DATA PROVIDED Block Start

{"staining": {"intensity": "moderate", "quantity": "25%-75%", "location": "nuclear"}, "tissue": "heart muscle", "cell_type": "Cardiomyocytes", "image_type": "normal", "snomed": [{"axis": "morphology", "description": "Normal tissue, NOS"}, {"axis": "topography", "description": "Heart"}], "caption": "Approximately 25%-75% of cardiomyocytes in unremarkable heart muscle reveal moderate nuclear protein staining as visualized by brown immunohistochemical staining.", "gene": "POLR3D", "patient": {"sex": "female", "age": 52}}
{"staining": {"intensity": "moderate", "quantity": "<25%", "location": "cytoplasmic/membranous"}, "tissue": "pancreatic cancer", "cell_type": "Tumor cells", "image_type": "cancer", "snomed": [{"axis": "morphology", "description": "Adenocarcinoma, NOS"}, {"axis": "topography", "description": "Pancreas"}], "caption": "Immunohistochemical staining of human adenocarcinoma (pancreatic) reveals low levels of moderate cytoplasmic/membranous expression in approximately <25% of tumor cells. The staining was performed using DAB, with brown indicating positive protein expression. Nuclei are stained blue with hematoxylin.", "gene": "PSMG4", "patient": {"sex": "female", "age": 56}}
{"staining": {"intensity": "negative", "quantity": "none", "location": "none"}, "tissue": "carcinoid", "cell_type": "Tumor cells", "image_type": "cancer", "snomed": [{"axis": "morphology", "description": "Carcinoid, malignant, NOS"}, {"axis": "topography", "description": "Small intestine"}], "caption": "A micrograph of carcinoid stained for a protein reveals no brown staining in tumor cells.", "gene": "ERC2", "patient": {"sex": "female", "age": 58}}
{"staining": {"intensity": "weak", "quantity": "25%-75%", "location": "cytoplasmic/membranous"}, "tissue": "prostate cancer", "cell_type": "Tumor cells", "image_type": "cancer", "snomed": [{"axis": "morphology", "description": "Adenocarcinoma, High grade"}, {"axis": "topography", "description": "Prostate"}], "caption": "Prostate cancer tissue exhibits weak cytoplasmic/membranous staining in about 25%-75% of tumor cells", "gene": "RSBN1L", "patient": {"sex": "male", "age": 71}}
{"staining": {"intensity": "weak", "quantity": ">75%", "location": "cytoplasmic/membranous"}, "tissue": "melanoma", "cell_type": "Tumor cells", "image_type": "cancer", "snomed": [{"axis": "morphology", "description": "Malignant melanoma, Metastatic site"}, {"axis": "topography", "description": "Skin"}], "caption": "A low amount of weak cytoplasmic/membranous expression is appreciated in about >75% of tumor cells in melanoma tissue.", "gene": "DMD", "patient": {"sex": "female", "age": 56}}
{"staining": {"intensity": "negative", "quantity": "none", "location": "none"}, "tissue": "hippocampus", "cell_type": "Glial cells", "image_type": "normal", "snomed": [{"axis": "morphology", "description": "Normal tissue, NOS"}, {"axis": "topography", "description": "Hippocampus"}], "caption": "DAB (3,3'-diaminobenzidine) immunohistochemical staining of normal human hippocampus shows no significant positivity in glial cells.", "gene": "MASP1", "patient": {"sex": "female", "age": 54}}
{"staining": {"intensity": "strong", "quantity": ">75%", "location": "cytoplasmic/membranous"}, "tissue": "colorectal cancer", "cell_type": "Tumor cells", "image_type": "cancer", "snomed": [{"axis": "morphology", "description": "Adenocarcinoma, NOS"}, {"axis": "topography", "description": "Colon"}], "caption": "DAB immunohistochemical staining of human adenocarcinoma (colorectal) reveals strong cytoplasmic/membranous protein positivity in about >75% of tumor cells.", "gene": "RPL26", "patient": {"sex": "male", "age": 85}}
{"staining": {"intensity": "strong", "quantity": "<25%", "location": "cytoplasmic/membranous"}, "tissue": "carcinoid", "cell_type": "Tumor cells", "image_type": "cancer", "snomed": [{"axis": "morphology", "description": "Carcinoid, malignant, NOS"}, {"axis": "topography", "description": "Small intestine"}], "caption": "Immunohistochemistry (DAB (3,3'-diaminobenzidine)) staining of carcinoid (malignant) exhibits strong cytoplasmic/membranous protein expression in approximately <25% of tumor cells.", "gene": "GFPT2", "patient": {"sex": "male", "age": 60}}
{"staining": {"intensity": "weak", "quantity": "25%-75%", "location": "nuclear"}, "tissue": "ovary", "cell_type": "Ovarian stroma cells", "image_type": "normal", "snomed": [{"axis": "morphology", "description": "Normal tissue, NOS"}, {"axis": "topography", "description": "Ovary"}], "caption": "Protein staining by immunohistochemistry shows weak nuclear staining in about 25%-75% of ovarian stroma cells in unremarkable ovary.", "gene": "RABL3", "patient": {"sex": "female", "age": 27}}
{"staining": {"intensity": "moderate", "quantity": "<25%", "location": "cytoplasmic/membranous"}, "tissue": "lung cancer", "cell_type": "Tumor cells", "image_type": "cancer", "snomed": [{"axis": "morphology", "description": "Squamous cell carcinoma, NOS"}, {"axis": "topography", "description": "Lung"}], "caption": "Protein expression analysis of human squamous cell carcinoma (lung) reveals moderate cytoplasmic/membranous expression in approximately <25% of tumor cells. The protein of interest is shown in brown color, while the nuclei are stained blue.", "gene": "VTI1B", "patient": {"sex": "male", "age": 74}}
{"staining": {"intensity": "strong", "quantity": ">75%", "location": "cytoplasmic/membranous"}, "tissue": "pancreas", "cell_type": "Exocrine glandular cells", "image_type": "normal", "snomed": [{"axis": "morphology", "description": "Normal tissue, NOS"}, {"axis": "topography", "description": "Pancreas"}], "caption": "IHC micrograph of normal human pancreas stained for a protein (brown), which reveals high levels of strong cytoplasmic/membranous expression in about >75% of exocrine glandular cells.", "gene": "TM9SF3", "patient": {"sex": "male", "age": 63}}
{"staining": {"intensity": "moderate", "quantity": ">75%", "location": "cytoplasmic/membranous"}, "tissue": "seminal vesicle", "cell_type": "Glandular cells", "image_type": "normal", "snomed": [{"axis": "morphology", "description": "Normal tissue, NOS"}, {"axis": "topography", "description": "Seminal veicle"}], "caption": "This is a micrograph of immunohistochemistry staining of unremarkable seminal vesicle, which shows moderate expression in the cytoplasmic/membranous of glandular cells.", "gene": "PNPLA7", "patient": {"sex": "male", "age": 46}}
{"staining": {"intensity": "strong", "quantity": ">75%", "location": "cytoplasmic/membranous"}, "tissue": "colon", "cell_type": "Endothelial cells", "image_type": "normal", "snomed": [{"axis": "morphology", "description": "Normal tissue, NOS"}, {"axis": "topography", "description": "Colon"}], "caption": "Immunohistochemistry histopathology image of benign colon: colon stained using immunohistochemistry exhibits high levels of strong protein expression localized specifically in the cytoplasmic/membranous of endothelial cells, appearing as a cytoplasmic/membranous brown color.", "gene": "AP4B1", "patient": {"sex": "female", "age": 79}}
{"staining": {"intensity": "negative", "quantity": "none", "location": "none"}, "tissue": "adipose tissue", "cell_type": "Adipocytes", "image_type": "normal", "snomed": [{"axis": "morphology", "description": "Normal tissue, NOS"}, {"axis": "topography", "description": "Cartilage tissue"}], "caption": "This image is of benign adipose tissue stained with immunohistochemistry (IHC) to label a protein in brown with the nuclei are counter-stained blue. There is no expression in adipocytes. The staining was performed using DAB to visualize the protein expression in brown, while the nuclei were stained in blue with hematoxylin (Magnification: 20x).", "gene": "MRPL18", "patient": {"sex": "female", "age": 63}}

DATA PROVIDED Block End

▶ **WHAT THE TASK ASKS**
Retype the material exactly, including every line.

▶ **TASK ANSWER**
{"staining": {"intensity": "moderate", "quantity": "25%-75%", "location": "nuclear"}, "tissue": "heart muscle", "cell_type": "Cardiomyocytes", "image_type": "normal", "snomed": [{"axis": "morphology", "description": "Normal tissue, NOS"}, {"axis": "topography", "description": "Heart"}], "caption": "Approximately 25%-75% of cardiomyocytes in unremarkable heart muscle reveal moderate nuclear protein staining as visualized by brown immunohistochemical staining.", "gene": "POLR3D", "patient": {"sex": "female", "age": 52}}
{"staining": {"intensity": "moderate", "quantity": "<25%", "location": "cytoplasmic/membranous"}, "tissue": "pancreatic cancer", "cell_type": "Tumor cells", "image_type": "cancer", "snomed": [{"axis": "morphology", "description": "Adenocarcinoma, NOS"}, {"axis": "topography", "description": "Pancreas"}], "caption": "Immunohistochemical staining of human adenocarcinoma (pancreatic) reveals low levels of moderate cytoplasmic/membranous expression in approximately <25% of tumor cells. The staining was performed using DAB, with brown indicating positive protein expression. Nuclei are stained blue with hematoxylin.", "gene": "PSMG4", "patient": {"sex": "female", "age": 56}}
{"staining": {"intensity": "negative", "quantity": "none", "location": "none"}, "tissue": "carcinoid", "cell_type": "Tumor cells", "image_type": "cancer", "snomed": [{"axis": "morphology", "description": "Carcinoid, malignant, NOS"}, {"axis": "topography", "description": "Small intestine"}], "caption": "A micrograph of carcinoid stained for a protein reveals no brown staining in tumor cells.", "gene": "ERC2", "patient": {"sex": "female", "age": 58}}
{"staining": {"intensity": "weak", "quantity": "25%-75%", "location": "cytoplasmic/membranous"}, "tissue": "prostate cancer", "cell_type": "Tumor cells", "image_type": "cancer", "snomed": [{"axis": "morphology", "description": "Adenocarcinoma, High grade"}, {"axis": "topography", "description": "Prostate"}], "caption": "Prostate cancer tissue exhibits weak cytoplasmic/membranous staining in about 25%-75% of tumor cells", "gene": "RSBN1L", "patient": {"sex": "male", "age": 71}}
{"staining": {"intensity": "weak", "quantity": ">75%", "location": "cytoplasmic/membranous"}, "tissue": "melanoma", "cell_type": "Tumor cells", "image_type": "cancer", "snomed": [{"axis": "morphology", "description": "Malignant melanoma, Metastatic site"}, {"axis": "topography", "description": "Skin"}], "caption": "A low amount of weak cytoplasmic/membranous expression is appreciated in about >75% of tumor cells in melanoma tissue.", "gene": "DMD", "patient": {"sex": "female", "age": 56}}
{"staining": {"intensity": "negative", "quantity": "none", "location": "none"}, "tissue": "hippocampus", "cell_type": "Glial cells", "image_type": "normal", "snomed": [{"axis": "morphology", "description": "Normal tissue, NOS"}, {"axis": "topography", "description": "Hippocampus"}], "caption": "DAB (3,3'-diaminobenzidine) immunohistochemical staining of normal human hippocampus shows no significant positivity in glial cells.", "gene": "MASP1", "patient": {"sex": "female", "age": 54}}
{"staining": {"intensity": "strong", "quantity": ">75%", "location": "cytoplasmic/membranous"}, "tissue": "colorectal cancer", "cell_type": "Tumor cells", "image_type": "cancer", "snomed": [{"axis": "morphology", "description": "Adenocarcinoma, NOS"}, {"axis": "topography", "description": "Colon"}], "caption": "DAB immunohistochemical staining of human adenocarcinoma (colorectal) reveals strong cytoplasmic/membranous protein positivity in about >75% of tumor cells.", "gene": "RPL26", "patient": {"sex": "male", "age": 85}}
{"staining": {"intensity": "strong", "quantity": "<25%", "location": "cytoplasmic/membranous"}, "tissue": "carcinoid", "cell_type": "Tumor cells", "image_type": "cancer", "snomed": [{"axis": "morphology", "description": "Carcinoid, malignant, NOS"}, {"axis": "topography", "description": "Small intestine"}], "caption": "Immunohistochemistry (DAB (3,3'-diaminobenzidine)) staining of carcinoid (malignant) exhibits strong cytoplasmic/membranous protein expression in approximately <25% of tumor cells.", "gene": "GFPT2", "patient": {"sex": "male", "age": 60}}
{"staining": {"intensity": "weak", "quantity": "25%-75%", "location": "nuclear"}, "tissue": "ovary", "cell_type": "Ovarian stroma cells", "image_type": "normal", "snomed": [{"axis": "morphology", "description": "Normal tissue, NOS"}, {"axis": "topography", "description": "Ovary"}], "caption": "Protein staining by immunohistochemistry shows weak nuclear staining in about 25%-75% of ovarian stroma cells in unremarkable ovary.", "gene": "RABL3", "patient": {"sex": "female", "age": 27}}
{"staining": {"intensity": "moderate", "quantity": "<25%", "location": "cytoplasmic/membranous"}, "tissue": "lung cancer", "cell_type": "Tumor cells", "image_type": "cancer", "snomed": [{"axis": "morphology", "description": "Squamous cell carcinoma, NOS"}, {"axis": "topography", "description": "Lung"}], "caption": "Protein expression analysis of human squamous cell carcinoma (lung) reveals moderate cytoplasmic/membranous expression in approximately <25% of tumor cells. The protein of interest is shown in brown color, while the nuclei are stained blue.", "gene": "VTI1B", "patient": {"sex": "male", "age": 74}}
{"staining": {"intensity": "strong", "quantity": ">75%", "location": "cytoplasmic/membranous"}, "tissue": "pancreas", "cell_type": "Exocrine glandular cells", "image_type": "normal", "snomed": [{"axis": "morphology", "description": "Normal tissue, NOS"}, {"axis": "topography", "description": "Pancreas"}], "caption": "IHC micrograph of normal human pancreas stained for a protein (brown), which reveals high levels of strong cytoplasmic/membranous expression in about >75% of exocrine glandular cells.", "gene": "TM9SF3", "patient": {"sex": "male", "age": 63}}
{"staining": {"intensity": "moderate", "quantity": ">75%", "location": "cytoplasmic/membranous"}, "tissue": "seminal vesicle", "cell_type": "Glandular cells", "image_type": "normal", "snomed": [{"axis": "morphology", "description": "Normal tissue, NOS"}, {"axis": "topography", "description": "Seminal veicle"}], "caption": "This is a micrograph of immunohistochemistry staining of unremarkable seminal vesicle, which shows moderate expression in the cytoplasmic/membranous of glandular cells.", "gene": "PNPLA7", "patient": {"sex": "male", "age": 46}}
{"staining": {"intensity": "strong", "quantity": ">75%", "location": "cytoplasmic/membranous"}, "tissue": "colon", "cell_type": "Endothelial cells", "image_type": "normal", "snomed": [{"axis": "morphology", "description": "Normal tissue, NOS"}, {"axis": "topography", "description": "Colon"}], "caption": "Immunohistochemistry histopathology image of benign colon: colon stained using immunohistochemistry exhibits high levels of strong protein expression localized specifically in the cytoplasmic/membranous of endothelial cells, appearing as a cytoplasmic/membranous brown color.", "gene": "AP4B1", "patient": {"sex": "female", "age": 79}}
{"staining": {"intensity": "negative", "quantity": "none", "location": "none"}, "tissue": "adipose tissue", "cell_type": "Adipocytes", "image_type": "normal", "snomed": [{"axis": "morphology", "description": "Normal tissue, NOS"}, {"axis": "topography", "description": "Cartilage tissue"}], "caption": "This image is of benign adipose tissue stained with immunohistochemistry (IHC) to label a protein in brown with the nuclei are counter-stained blue. There is no expression in adipocytes. The staining was performed using DAB to visualize the protein expression in brown, while the nuclei were stained in blue with hematoxylin (Magnification: 20x).", "gene": "MRPL18", "patient": {"sex": "female", "age": 63}}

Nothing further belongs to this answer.